As Diane Pitcock from Doddridge County expressed, “We expected an open forum where we could ask questions. Many of us may have questions that other people haven’t thought of. But that isn’t going to happen tonight.” Pitcock, if she had been given a chance to ask questions, would have peppered Consol officials with questions, as she has been dealing with the issues surrounding fracking for years on her farm near West Union. Indeed, in response to the experiences she and her neighbors have had, she organized a group known as West Virginia Host Farms that provides access for researchers, physicians, engineers, public health officials, journalists and other interested parties to fracking sites. Her purpose? She says, “In this rush to drill, they have not taken time to see the long-term effects.” She continued, “I’m a conservative Republican. Nobody would think of me as a tree-hugger. I know some people are supporting this because of the jobs, but this issue isn’t about jobs, it’s about public health. The water is polluted. Air quality is bad. The roads are being destroyed.” Indeed, on her website, Pitcock has numerous photos of the impact of fracking, including an overturned truck.

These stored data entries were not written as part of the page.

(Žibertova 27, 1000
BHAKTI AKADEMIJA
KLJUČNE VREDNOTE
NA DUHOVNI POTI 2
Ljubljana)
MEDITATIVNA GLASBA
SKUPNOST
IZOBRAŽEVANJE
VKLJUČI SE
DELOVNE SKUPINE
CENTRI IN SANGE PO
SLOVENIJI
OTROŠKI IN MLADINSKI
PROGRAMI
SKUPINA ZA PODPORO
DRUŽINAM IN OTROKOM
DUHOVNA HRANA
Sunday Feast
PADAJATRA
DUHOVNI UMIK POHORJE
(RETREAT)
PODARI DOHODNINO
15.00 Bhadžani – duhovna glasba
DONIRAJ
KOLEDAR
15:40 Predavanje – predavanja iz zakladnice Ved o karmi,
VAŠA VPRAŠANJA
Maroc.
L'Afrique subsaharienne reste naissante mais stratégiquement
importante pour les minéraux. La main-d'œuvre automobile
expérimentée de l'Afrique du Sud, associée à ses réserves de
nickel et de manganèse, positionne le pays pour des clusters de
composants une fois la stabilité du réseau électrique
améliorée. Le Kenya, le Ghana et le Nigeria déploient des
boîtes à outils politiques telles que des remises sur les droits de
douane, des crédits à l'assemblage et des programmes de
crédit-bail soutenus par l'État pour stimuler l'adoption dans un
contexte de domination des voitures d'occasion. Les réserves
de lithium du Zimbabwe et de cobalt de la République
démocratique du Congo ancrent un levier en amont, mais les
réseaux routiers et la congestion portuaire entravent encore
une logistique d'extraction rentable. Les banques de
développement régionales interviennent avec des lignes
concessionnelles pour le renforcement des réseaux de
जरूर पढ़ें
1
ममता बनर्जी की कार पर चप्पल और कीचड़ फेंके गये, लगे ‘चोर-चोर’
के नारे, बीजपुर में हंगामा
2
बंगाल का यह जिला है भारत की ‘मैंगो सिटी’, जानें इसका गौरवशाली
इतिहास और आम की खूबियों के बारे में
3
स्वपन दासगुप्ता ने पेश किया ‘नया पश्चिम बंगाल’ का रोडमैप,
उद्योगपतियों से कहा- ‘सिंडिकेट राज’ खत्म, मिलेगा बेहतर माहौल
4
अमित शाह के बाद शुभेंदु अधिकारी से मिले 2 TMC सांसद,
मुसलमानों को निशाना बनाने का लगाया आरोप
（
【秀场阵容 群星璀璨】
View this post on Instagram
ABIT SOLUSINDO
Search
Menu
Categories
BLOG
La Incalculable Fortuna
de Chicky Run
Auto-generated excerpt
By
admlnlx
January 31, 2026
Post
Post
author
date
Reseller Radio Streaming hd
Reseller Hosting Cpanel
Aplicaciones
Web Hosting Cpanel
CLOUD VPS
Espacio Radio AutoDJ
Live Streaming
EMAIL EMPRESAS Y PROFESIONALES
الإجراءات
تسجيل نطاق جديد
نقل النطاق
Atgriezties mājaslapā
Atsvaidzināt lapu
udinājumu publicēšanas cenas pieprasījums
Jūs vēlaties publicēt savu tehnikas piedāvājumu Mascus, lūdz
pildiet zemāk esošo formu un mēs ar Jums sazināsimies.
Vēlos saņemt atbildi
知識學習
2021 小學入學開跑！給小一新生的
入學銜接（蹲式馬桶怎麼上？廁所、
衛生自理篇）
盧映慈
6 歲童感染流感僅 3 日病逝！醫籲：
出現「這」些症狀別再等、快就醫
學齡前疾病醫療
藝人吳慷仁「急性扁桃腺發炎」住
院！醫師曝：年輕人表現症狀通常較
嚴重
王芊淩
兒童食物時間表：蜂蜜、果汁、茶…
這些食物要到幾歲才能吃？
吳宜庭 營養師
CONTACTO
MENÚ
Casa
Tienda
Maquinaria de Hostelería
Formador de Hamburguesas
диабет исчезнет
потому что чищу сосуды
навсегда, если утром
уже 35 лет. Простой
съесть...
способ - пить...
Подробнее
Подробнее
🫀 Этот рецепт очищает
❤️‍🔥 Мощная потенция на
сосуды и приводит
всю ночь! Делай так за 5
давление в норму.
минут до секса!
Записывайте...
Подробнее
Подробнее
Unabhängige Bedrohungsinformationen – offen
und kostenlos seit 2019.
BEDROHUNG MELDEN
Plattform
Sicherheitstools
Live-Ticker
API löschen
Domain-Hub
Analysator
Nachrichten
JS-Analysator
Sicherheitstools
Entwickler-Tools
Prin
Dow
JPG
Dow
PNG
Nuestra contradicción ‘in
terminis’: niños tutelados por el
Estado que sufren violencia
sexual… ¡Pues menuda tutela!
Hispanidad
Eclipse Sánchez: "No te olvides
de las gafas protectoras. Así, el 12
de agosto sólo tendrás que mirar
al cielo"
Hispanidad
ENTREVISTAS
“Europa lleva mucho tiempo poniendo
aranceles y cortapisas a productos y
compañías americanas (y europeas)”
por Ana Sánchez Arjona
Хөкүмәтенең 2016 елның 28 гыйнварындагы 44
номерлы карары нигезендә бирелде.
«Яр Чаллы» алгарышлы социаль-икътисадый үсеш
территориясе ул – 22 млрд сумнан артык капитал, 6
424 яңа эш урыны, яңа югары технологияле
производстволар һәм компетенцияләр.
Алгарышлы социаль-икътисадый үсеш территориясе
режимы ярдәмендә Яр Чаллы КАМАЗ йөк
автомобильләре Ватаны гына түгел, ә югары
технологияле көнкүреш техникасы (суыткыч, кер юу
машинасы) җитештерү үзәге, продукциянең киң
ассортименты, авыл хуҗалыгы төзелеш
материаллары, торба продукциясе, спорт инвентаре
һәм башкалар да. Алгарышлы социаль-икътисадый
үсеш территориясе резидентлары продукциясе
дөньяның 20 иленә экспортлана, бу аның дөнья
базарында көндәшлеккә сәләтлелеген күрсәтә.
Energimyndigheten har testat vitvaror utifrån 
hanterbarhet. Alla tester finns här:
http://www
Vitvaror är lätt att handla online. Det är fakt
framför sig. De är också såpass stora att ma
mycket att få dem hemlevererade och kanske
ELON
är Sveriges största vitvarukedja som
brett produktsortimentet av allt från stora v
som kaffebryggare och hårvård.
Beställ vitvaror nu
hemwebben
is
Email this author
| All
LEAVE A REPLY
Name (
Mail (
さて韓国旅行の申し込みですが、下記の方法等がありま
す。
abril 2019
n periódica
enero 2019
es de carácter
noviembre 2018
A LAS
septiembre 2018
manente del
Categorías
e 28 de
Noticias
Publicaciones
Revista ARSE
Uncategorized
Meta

Indeed, the narrow roads throughout all of West Virginia make driving on them inherently dangerous. Adding oversized trucks with tremendous weights makes for dangerous driving and road surface deterioration. Additionally, just last year, an accident involving a truck hauling the brine water used for fracking, led to the death of two children in Harrison County, just to the east of Doddridge County.
Another Lewis County resident, Barbara Volk, told West Virginia Public Radio reporter Roxy Todd, “As a surface owner, I feel we are bulldozed. We are treated like we don’t exist and nobody cares. I did actually speak with someone. And he assured me that everything is going to be according to EPA regulations, and that the environment will be protected and the water will be protected. But frankly, from what I have seen in Doddridge County and surrounding areas, I don’t believe that’s going to be the case.”
To the west of Lewis County is Gilmer County. Diana Gooding, a resident there, drove the hour or so to attend the meeting. She offered, “Come see for yourself. I can show you the devastation.”
Meanwhile, Bonhage-Hale is still waiting for her questions to be answered. Standing outside of the Assembly Hall, she quietly held up her signs. Nobody from Consol stopped to talk with her.